■ **What needs to be done**
For the string "inputs", search the entries below and copy every line where it appears.

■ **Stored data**
========
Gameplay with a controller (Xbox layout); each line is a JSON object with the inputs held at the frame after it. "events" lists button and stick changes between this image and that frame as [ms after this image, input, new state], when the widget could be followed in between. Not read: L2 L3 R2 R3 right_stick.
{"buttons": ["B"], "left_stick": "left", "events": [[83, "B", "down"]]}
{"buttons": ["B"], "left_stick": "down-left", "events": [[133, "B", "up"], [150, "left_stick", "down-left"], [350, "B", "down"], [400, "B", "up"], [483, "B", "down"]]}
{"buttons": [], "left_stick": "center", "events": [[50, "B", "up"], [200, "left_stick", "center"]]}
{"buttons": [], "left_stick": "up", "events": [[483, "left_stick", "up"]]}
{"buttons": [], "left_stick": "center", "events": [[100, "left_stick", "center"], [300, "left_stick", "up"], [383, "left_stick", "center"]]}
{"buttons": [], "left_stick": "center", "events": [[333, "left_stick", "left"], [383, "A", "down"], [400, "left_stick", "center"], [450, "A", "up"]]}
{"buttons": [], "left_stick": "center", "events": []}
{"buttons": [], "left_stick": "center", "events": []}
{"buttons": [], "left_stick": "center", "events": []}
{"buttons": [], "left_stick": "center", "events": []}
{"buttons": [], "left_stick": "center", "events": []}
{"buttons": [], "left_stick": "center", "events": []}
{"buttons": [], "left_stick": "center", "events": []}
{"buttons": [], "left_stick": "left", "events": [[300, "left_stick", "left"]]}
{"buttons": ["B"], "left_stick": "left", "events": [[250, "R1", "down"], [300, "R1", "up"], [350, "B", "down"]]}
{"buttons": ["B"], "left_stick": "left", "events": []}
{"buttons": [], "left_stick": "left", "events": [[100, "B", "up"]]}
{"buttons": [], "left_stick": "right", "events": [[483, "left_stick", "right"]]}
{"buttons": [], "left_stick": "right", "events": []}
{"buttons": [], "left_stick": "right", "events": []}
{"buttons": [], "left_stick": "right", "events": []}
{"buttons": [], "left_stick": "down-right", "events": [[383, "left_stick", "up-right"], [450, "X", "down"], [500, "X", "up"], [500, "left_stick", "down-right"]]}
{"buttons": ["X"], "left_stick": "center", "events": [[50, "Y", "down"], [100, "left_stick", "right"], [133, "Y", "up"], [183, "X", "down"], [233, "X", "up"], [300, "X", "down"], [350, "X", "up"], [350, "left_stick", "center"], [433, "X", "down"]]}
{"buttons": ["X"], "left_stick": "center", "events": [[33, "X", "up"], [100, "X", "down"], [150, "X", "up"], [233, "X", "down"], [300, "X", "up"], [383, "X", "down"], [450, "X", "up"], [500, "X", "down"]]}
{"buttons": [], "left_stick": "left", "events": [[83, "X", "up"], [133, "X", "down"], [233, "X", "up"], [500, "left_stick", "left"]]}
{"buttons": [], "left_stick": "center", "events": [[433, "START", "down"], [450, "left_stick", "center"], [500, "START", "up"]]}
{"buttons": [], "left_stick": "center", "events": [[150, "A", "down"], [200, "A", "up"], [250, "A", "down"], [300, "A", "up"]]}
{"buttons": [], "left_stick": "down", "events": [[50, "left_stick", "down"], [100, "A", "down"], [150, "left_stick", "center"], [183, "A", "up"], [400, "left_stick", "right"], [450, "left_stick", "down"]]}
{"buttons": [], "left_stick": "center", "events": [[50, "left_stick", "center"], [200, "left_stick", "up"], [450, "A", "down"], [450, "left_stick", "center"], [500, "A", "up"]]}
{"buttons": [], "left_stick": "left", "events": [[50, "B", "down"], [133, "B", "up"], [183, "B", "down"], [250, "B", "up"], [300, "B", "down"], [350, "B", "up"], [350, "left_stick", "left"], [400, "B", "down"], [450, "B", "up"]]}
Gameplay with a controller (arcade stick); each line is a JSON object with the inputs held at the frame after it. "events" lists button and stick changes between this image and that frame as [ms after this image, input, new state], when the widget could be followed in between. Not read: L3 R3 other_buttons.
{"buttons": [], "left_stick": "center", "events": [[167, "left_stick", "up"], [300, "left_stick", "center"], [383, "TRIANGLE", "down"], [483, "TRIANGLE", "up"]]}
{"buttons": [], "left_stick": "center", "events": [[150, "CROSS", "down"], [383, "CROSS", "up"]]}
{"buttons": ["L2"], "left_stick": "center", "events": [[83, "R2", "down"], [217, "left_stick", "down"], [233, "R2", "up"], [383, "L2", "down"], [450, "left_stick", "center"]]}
========
■ **Answer box**
Gameplay with a controller (Xbox layout); each line is a JSON object with the inputs held at the frame after it. "events" lists button and stick changes between this image and that frame as [ms after this image, input, new state], when the widget could be followed in between. Not read: L2 L3 R2 R3 right_stick.
Gameplay with a controller (arcade stick); each line is a JSON object with the inputs held at the frame after it. "events" lists button and stick changes between this image and that frame as [ms after this image, input, new state], when the widget could be followed in between. Not read: L3 R3 other_buttons.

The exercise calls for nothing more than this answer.